WHAT IS NEEDED:
Using the records below, find every line that includes "size" and copy it.

GIVEN ENTRIES:

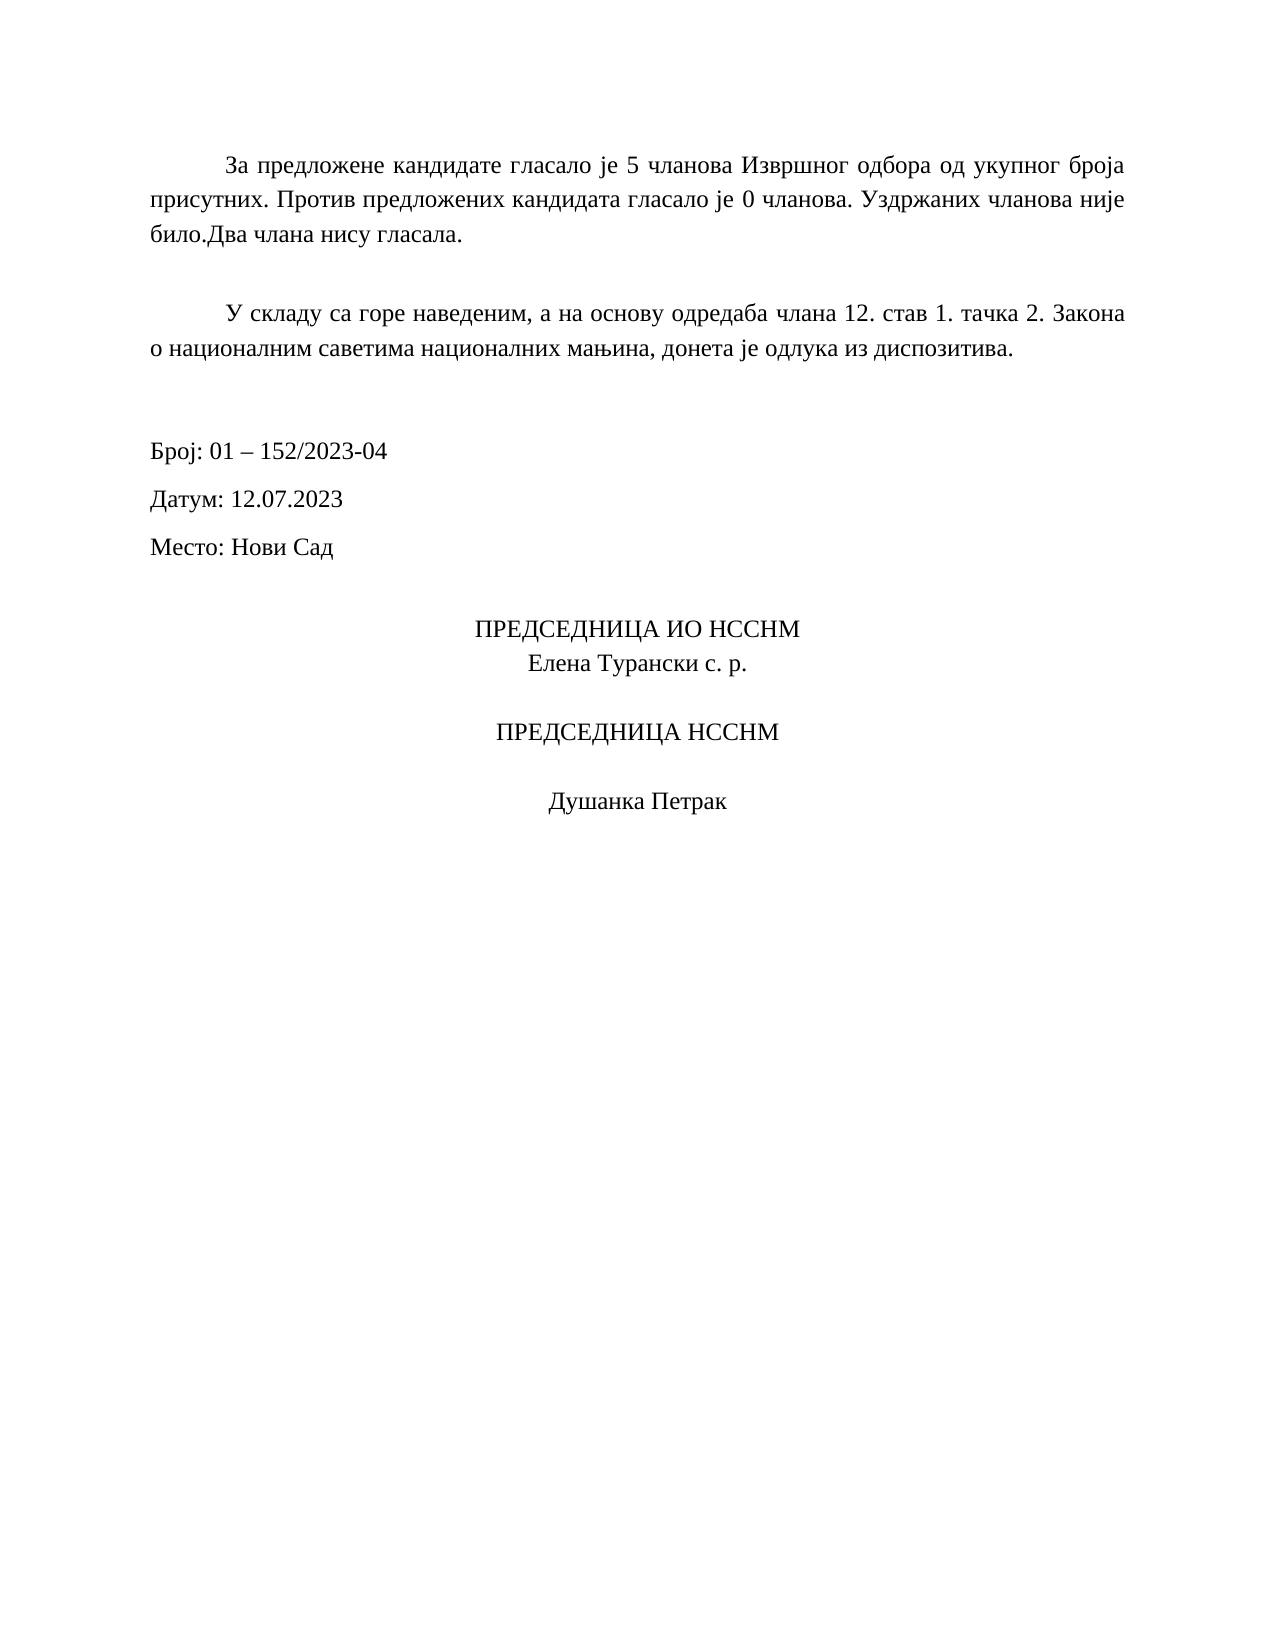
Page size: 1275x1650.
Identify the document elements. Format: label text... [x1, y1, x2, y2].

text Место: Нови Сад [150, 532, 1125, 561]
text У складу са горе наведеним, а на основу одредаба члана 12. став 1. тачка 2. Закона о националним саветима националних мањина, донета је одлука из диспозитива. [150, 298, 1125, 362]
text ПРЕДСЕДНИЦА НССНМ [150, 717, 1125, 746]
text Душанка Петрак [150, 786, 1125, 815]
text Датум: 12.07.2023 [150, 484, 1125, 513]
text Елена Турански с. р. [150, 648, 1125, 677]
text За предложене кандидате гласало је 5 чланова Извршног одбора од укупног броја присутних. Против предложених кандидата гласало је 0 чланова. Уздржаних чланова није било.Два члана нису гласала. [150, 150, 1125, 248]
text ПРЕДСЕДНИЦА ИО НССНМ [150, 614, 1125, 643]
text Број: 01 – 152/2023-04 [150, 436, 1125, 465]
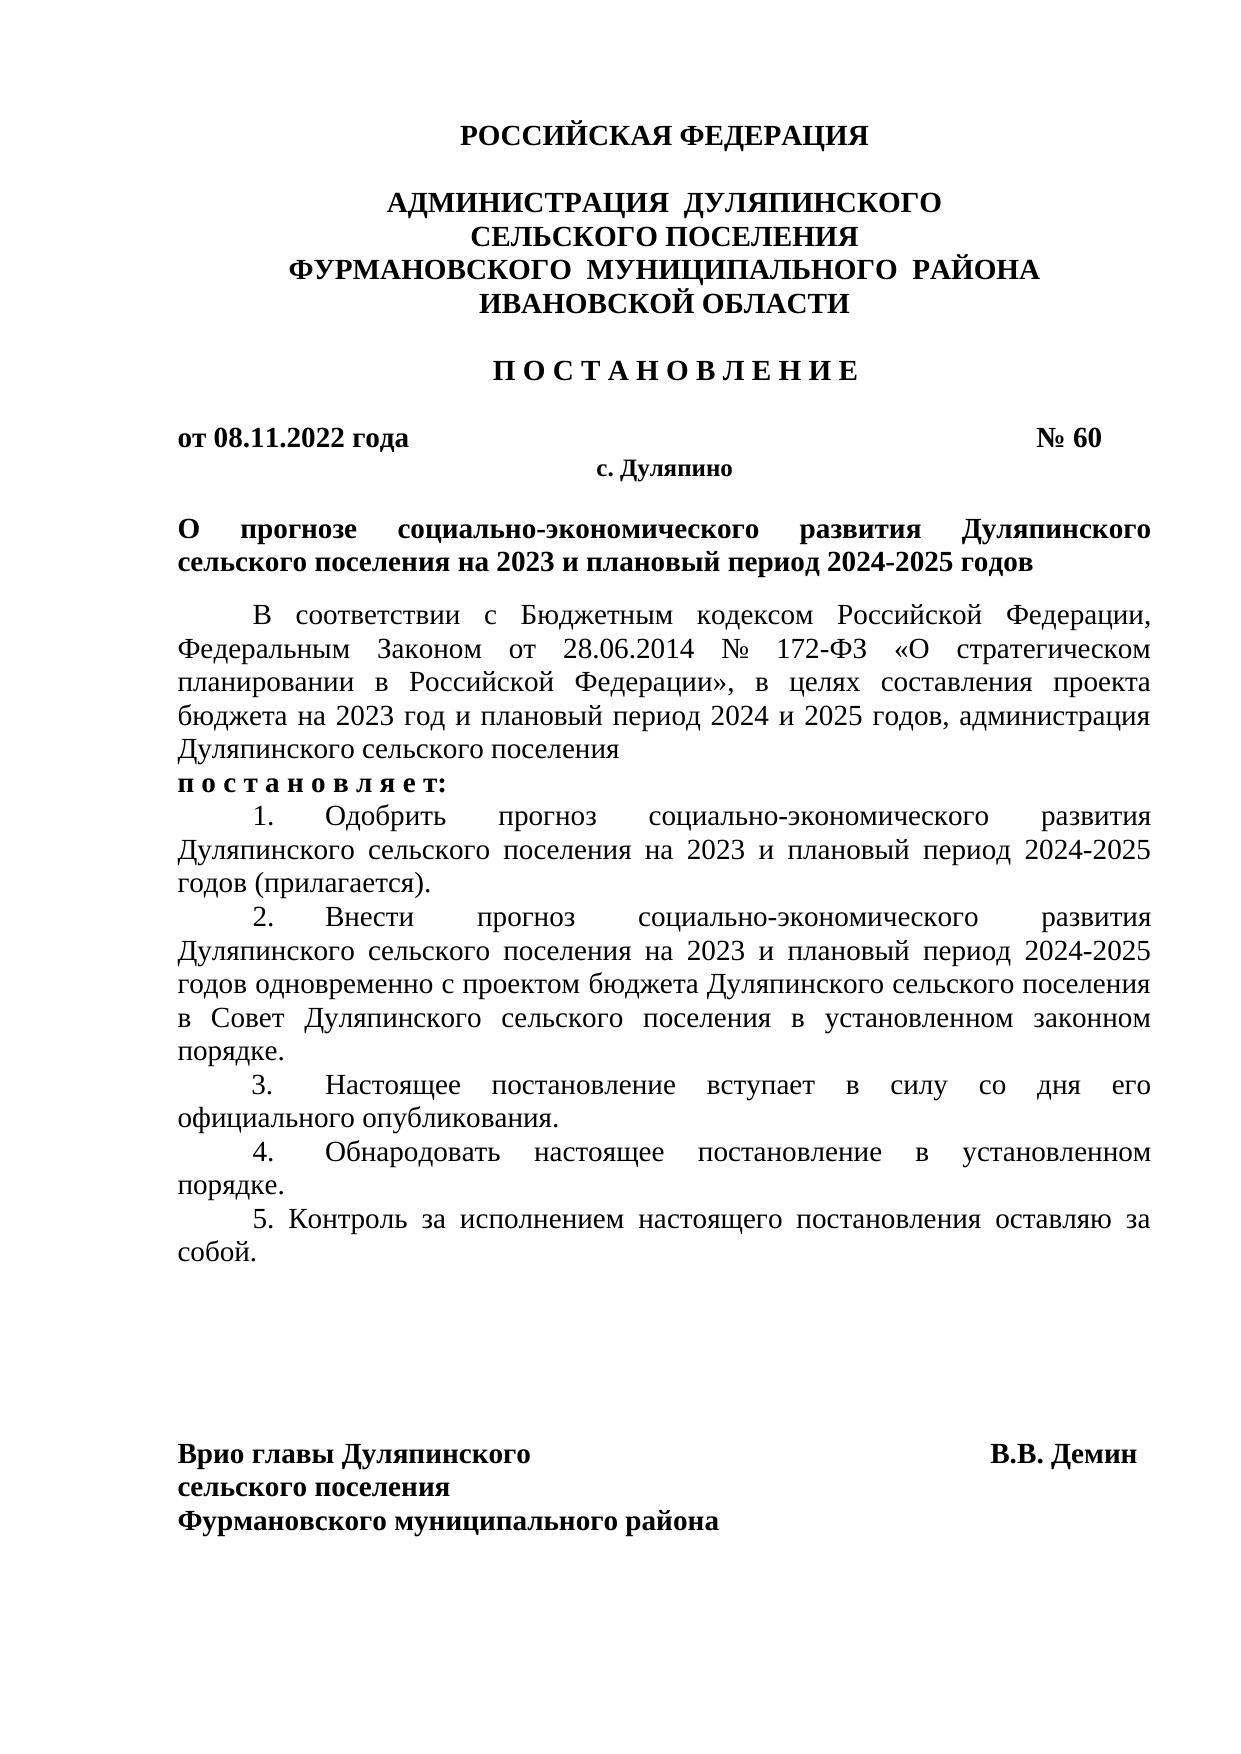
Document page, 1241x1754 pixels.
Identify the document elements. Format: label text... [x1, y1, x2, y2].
--
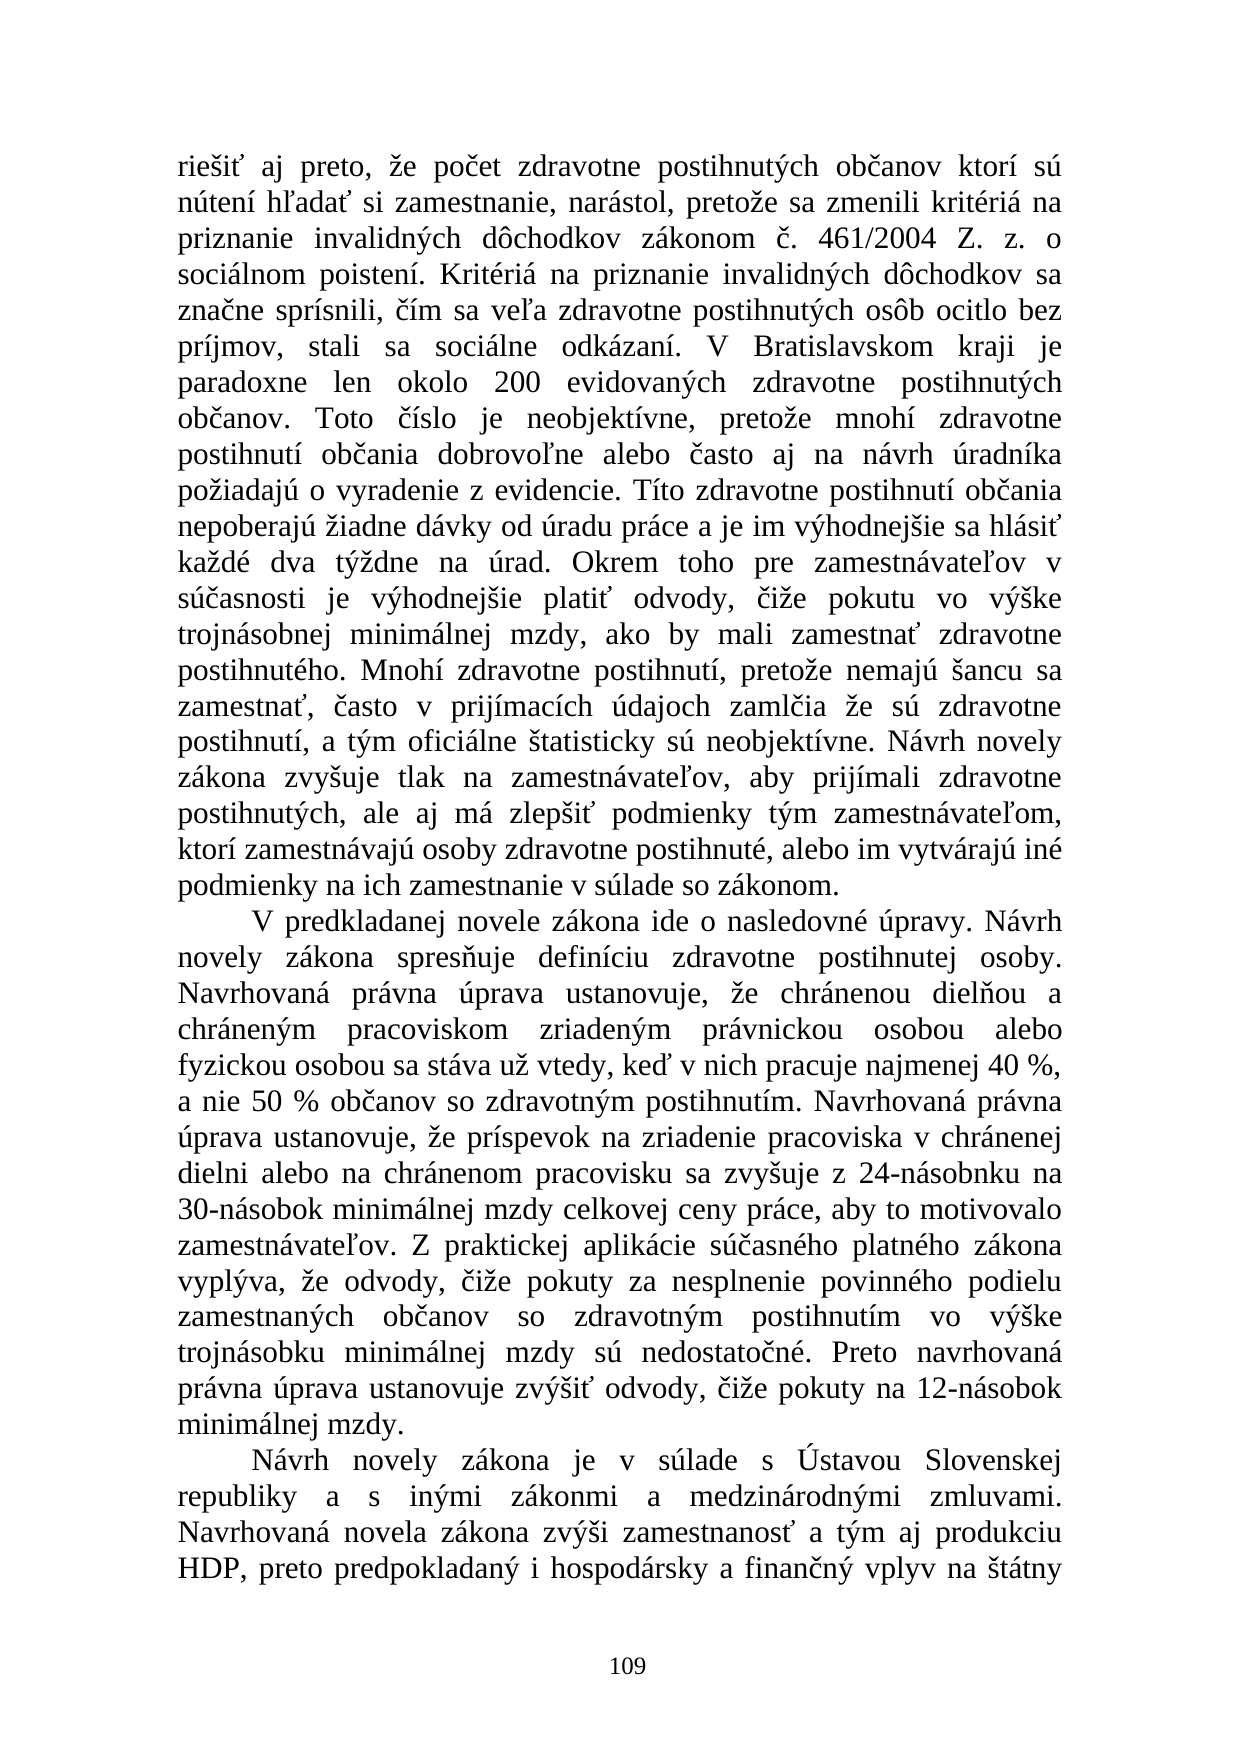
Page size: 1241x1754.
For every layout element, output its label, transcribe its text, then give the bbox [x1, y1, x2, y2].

OUTPUT OF THE TASK:
Page size: 1275x1650.
Page size: 1241x1754.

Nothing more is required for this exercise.